Go through the material and copy every line in which "NumericDictionaryIterator" appears.

··· Available records

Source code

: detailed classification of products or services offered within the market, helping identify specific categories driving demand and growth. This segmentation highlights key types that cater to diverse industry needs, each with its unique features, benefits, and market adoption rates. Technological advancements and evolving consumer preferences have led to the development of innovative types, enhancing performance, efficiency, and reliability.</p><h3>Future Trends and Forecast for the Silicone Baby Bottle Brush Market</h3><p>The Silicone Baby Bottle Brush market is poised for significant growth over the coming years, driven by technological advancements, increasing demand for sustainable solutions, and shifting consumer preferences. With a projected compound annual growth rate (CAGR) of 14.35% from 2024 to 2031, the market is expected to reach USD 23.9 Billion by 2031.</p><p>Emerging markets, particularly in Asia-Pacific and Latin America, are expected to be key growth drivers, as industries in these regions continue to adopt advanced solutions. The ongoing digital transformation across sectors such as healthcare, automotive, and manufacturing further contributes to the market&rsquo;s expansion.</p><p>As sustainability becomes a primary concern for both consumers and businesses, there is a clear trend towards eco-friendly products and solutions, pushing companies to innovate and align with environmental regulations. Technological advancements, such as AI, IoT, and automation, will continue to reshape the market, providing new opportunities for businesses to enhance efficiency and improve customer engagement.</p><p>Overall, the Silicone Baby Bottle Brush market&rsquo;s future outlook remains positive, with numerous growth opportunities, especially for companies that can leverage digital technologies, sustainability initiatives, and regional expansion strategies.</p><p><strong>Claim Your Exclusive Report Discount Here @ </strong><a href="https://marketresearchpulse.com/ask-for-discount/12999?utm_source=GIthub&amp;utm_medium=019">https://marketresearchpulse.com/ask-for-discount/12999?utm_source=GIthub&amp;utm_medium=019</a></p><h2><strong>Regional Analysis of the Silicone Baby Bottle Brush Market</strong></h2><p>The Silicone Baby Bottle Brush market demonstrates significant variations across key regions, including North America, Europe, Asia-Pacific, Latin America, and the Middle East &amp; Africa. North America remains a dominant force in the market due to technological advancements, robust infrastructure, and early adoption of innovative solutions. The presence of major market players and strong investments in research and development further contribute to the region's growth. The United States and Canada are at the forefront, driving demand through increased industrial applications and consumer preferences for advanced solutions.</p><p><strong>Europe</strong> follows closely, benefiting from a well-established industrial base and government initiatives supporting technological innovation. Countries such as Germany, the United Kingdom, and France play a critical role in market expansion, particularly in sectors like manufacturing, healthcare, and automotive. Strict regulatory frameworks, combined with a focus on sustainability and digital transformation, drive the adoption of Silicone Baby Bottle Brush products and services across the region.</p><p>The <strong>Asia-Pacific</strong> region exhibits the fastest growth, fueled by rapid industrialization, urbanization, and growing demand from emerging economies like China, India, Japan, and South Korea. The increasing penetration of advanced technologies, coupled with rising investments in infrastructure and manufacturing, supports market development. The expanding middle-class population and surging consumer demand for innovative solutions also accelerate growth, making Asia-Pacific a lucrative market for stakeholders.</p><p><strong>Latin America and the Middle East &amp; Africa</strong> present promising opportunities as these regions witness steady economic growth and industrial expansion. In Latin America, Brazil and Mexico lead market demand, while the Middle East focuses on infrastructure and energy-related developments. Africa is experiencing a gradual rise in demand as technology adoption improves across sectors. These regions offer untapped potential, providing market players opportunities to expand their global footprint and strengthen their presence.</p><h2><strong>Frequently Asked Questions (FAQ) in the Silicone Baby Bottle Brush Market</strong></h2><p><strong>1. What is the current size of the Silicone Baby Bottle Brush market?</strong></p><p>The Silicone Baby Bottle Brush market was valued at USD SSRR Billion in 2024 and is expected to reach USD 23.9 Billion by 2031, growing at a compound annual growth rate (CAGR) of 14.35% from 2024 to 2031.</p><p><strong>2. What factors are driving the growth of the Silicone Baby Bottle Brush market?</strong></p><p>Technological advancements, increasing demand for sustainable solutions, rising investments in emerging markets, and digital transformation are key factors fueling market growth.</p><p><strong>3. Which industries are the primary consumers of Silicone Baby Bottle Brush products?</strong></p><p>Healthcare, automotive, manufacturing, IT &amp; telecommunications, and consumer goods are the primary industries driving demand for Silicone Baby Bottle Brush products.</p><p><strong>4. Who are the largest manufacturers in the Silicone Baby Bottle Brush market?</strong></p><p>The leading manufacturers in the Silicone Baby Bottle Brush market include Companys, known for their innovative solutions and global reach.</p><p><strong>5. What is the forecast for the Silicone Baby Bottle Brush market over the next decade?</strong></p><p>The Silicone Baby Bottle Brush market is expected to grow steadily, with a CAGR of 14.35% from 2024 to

······
··· Available records

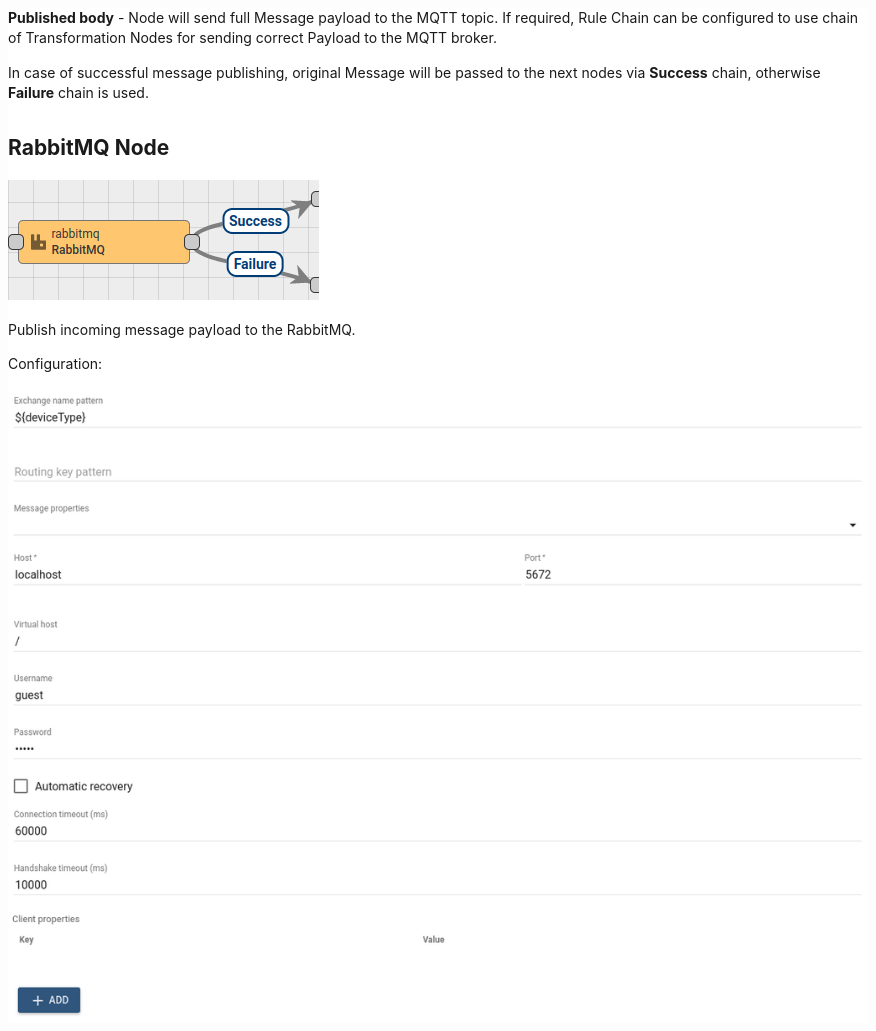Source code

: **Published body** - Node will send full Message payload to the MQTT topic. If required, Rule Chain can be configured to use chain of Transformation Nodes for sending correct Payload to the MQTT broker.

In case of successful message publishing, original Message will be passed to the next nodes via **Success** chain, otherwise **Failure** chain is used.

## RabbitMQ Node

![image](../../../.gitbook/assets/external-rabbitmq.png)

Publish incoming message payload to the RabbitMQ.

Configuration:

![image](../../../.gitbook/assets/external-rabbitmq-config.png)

······
··· Available records

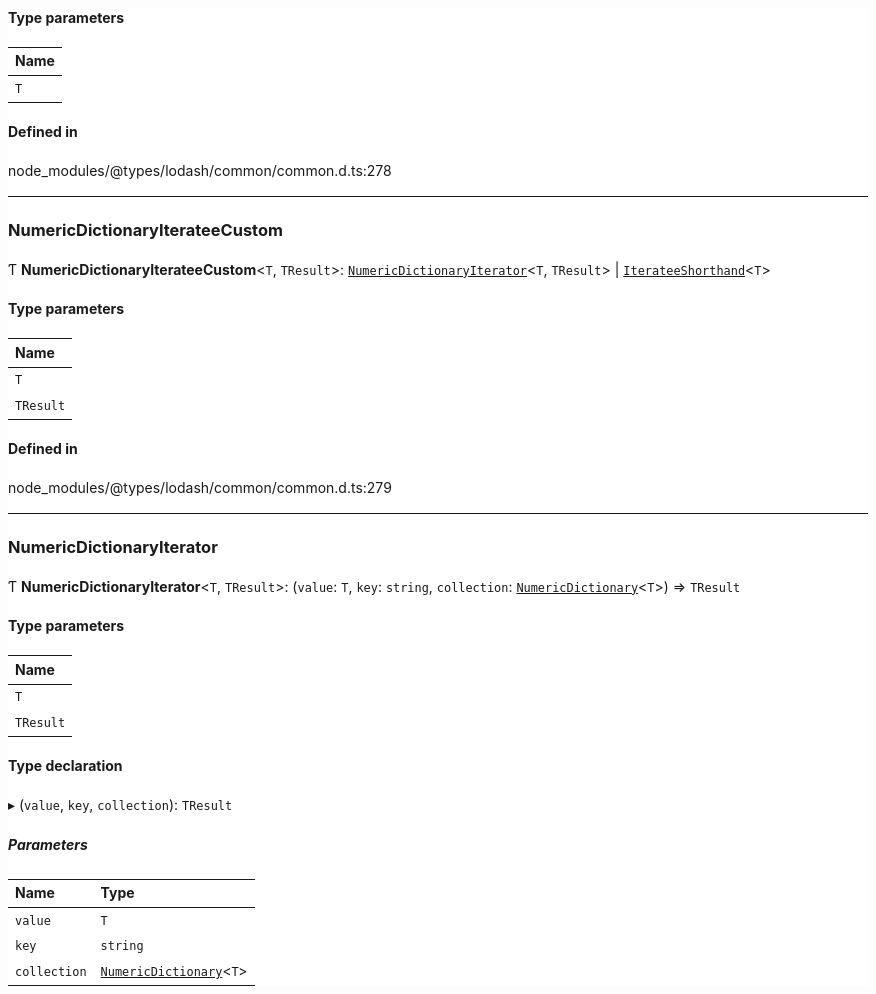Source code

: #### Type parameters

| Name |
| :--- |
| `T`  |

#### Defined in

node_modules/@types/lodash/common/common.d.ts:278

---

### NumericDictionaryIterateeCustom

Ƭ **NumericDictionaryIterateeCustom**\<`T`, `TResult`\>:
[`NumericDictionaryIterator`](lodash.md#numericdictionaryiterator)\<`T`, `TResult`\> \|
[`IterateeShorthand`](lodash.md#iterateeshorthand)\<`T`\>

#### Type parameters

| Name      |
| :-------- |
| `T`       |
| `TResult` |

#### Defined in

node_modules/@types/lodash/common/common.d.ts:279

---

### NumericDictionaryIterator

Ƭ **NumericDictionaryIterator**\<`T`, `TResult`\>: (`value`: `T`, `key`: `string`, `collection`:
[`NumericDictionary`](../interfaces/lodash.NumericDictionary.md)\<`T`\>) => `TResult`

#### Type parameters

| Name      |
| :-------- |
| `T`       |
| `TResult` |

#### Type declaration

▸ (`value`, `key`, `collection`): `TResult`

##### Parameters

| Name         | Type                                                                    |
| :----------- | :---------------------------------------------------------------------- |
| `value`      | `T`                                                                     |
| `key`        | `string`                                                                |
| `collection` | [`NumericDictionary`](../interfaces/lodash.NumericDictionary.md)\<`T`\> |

······

#### Response to this task:
[`NumericDictionaryIterator`](lodash.md#numericdictionaryiterator)\<`T`, `TResult`\> \|
### NumericDictionaryIterator
Ƭ **NumericDictionaryIterator**\<`T`, `TResult`\>: (`value`: `T`, `key`: `string`, `collection`:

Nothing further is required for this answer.